Siyasi Yasakların Kaldırılması İçin Referandum ne zaman yapılmıştır ve sonuç ne olmuştur?
1987 yılına gelindiğinde siyasi yasakların kaldırılması sorunu daha fazla tartışılmaya başlandı. Bunun üzerine Başbakan Özal konuyu referanduma sunmayı önerdi. Bütün muhalefet partileri (SHP, DYP, RP ve MÇP) siyasi yasakların kalkması için kampanya yürütürken iktidardaki Özal’ın ANAP’ı ise 12 Eylül’e neden olan liderlerin tekrar siyasete dönmemelerini istediği için “Hayır” kampanyası yürüttü. Bu kampanyadan, Özal’ın “Hayır’da hayır vardır” sözü akıllarda kaldı. Siyasi yasakların kalkıp kalkmaması konusunda 6 Eylül 1987 tarihinde yapılan anayasa değişikliği referandumunda kullanılan oyların %50.2’si evet yönünde, %49.8’i ise hayır yönünde olunca kıl payı da olsa yasakların kalkması sağlandı. Beklendiği gibi yasağı kalkan “Dörtler” hemen aktif siyasete girdiler.
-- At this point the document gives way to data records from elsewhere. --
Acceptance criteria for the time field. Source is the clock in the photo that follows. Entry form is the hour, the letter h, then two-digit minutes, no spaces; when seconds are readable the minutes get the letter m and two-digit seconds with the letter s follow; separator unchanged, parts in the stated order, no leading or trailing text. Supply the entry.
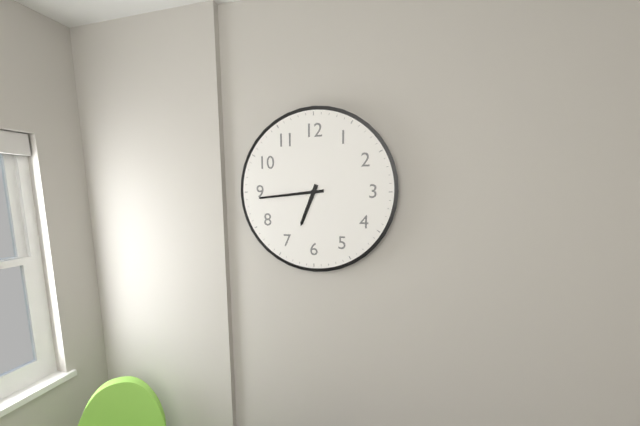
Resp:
6h44
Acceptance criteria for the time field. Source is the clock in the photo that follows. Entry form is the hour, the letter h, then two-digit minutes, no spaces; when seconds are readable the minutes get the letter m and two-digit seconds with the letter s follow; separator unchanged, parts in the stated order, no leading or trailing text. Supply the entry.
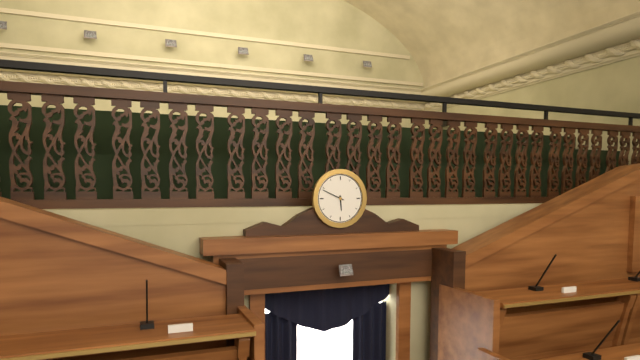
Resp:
5h49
Demirel DYP’nin, Ecevit DSP’nin, Erbakan RP’nin ve Türkeş MÇP’nin genel başkanları oldular.
29 Kasım 1987 tarihinde yapılan erken genel seçimlerde hangi parti üstünlük sağlamıştır?
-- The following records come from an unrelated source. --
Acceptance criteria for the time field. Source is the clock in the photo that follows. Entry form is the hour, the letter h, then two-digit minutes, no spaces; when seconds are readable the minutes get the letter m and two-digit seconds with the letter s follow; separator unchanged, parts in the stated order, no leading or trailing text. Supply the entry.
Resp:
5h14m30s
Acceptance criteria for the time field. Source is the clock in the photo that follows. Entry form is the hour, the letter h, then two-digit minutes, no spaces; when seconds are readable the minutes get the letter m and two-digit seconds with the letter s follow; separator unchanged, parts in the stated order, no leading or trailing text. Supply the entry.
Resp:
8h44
29 Kasım 1987 tarihinde yapılan erken genel seçimlerde ANAP, güçlü toplumsal tabanları ve liderlikleri olan SHP ile DYP gibi yeni muhalefet partileriyle ve yeniden siyasete dönen meşhur Dörtlerle yarıştı. Seçimlerde %36.3 oranında oy alan ANAP, 292 milletvekili kazandı. Merkez solda yer alan SHP %24.7 oy oranıyla 99 milletvekili çıkarırken merkez sağda yer alan DYP ise %19.1 oy oranıyla 59 milletvekilliği kazandı. Seçimlerin sonucunda Özal ikinci hükûmetini kurarak güvenoyu aldı ve değişim siyasetine kaldığı yerden devam etti.
Barış Suyu projesi nedir?
Başbakan Turgut Özal’ın Orta Doğu’daki barış görüşmelerine katkı sağlamak için, Seyhan ve Ceyhan nehirlerinin suyunu iki farklı boru hattıyla su sıkıntısı çeken bölge ülkelerine ulaştırılmasını amaçlayan uluslararası bir projedir.
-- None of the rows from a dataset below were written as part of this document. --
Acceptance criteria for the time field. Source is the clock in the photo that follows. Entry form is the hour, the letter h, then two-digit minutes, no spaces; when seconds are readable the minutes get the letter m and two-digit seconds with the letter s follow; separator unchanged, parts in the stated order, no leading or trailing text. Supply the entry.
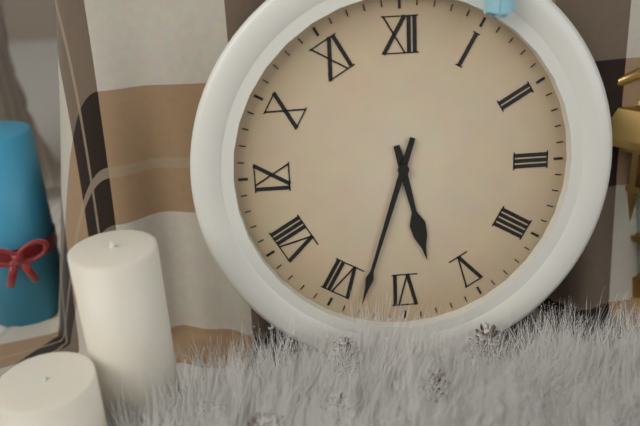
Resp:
5h33
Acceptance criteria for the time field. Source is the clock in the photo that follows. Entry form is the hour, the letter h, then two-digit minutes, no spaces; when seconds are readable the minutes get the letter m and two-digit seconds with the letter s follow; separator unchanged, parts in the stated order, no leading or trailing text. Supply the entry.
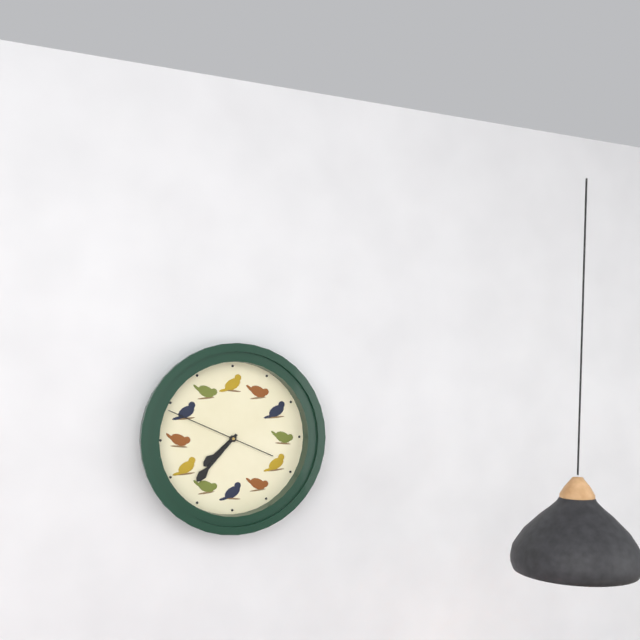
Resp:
7h37m49s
Türkiye Cumhuriyeti’nin sekizinci Cumhurbaşkanı kimdir ve ne zaman seçilmiştir?
Türkiye’nin 7. Cumhurbaşkanı Kenan Evren’in yedi yıllık görev süresinin bitmesinin ardından 31 Ekim 1989 tarihinde Mecliste cumhurbaşkanlığı seçimleri yapılmıştır. 31 Ekimde yapılan 3. tur oylamada Türkiye siyasi tarihinde bir ilk gerçekleşerek gerçek manada sivil bir siyasi lider olan Başbakan Özal cumhurbaşkanı seçilmiştir.
Özal cumhurbaşkanı iken ülkenin dış politikasında etkili olduğunu gösteren en önemli gelişme hangisidir?
Özal’ın cumhurbaşkanı iken ülkenin dış politikasında etkili olduğunu gösteren en önemli gelişme Körfez Savaşı’dır. Cumhurbaşkanı Özal, Saddam Hüseyin’in Kuveyt’i işgali üzerine başlayan Körfez Krizi ve Savaşı’nda çok etkin bir rol oynamıştır. Saddam Irak’ını Türkiye için de tehdit olarak gören Özal, Saddam’ı iktidardan düşürmek için çabalamıştır. Biraz da bu nedenle ABD öncülüğündeki uluslararası koalisyona tam bir destek vermiştir. Bazıları bunu Amerikancı olarak niteleseler de o dönemde hemen hemen tüm dünya ülkeleri ABD ile birlikte hareket etmişlerdi. Özal, ABD’nin talebinden önce Kerkük-Yumurtalık Petrol Boru Hattı’nı kapatmış; BM kararından sonra da İncirlik Hava Üssü’nü koalisyon uçaklarının kullanımına açmıştır. Aslında bu gelişmeler, Özal’ın pro-aktif siyasetinin birer tezahürüydüler.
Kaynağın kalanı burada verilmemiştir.